Animal Liberation Front protesters demonstrated at Labour party headquarters in London to draw attention to Barry Horne, a remand prisoner in Bristol Prison, who is on a second hunger strike.
Mr Horne, 45, who is charged with possessing explosive devices, claims the Government has reneged on pre-election promises to protect laboratory animals from experimentation.
Robin Webb, spokesman for the ALF, which last week claimed responsibility for the recent attacks on Oxford academics including Colin Blakemore, who later this month will succeed as president of the British Association for the Advancement of Science, said Mr Horne had stopped his initial hunger strike after written promises from Labour that it would set up a Royal Commission on animal experimentation, but that this had now been dismissed.
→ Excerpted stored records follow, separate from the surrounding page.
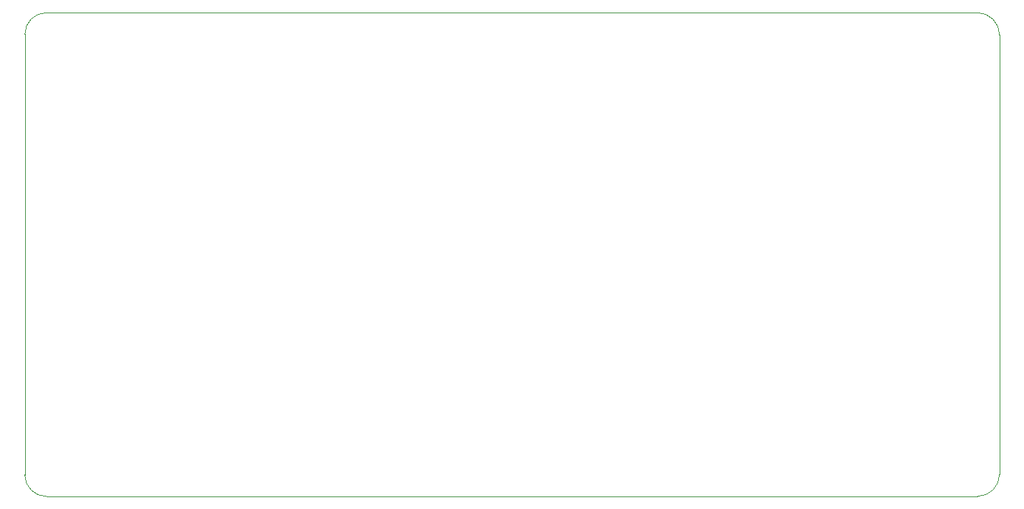
<source format=gm1>
%TF.GenerationSoftware,KiCad,Pcbnew,9.0.2*%
%TF.CreationDate,2025-06-26T09:01:07+02:00*%
%TF.ProjectId,W65C816 Opcode Display,57363543-3831-4362-904f-70636f646520,V1*%
%TF.SameCoordinates,Original*%
%TF.FileFunction,Profile,NP*%
%FSLAX46Y46*%
G04 Gerber Fmt 4.6, Leading zero omitted, Abs format (unit mm)*
G04 Created by KiCad (PCBNEW 9.0.2) date 2025-06-26 09:01:07*
%MOMM*%
%LPD*%
G01*
G04 APERTURE LIST*
%TA.AperFunction,Profile*%
%ADD10C,0.100000*%
%TD*%
G04 APERTURE END LIST*
D10*
X17962042Y-4975915D02*
X22987000Y-4975915D01*
X-2032000Y-2499415D02*
X-2032000Y48069500D01*
X17962042Y-4975915D02*
X444500Y-4975915D01*
X107188000Y50546000D02*
G75*
G02*
X109750900Y47983085I0J-2562900D01*
G01*
X109750915Y-2413000D02*
G75*
G02*
X107188000Y-4975915I-2562915J0D01*
G01*
X444500Y-4975915D02*
G75*
G02*
X-2032000Y-2499415I0J2476500D01*
G01*
X-2032000Y48069500D02*
G75*
G02*
X444500Y50546000I2476500J0D01*
G01*
X444500Y50546000D02*
X107188000Y50546000D01*
X109750915Y-2413000D02*
X109750915Y47983085D01*
X107188000Y-4975915D02*
X22987000Y-4975915D01*
M02*

</source>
Mr Webb said: "There will continue to be demonstrations and other action against other people who are involved in animal experimentation and testing. I can't predict what is going to happen. Certainly anyone who is involved in the use of animals in research and in other areas would be a legitimate target for demonstrations and other actions."
The British Association annual meeting, being held at Leeds University early next month, will include a debate between those at either extreme of the animal rights spectrum, including Professor Blakemore, who has been the focus of attacks for over a decade.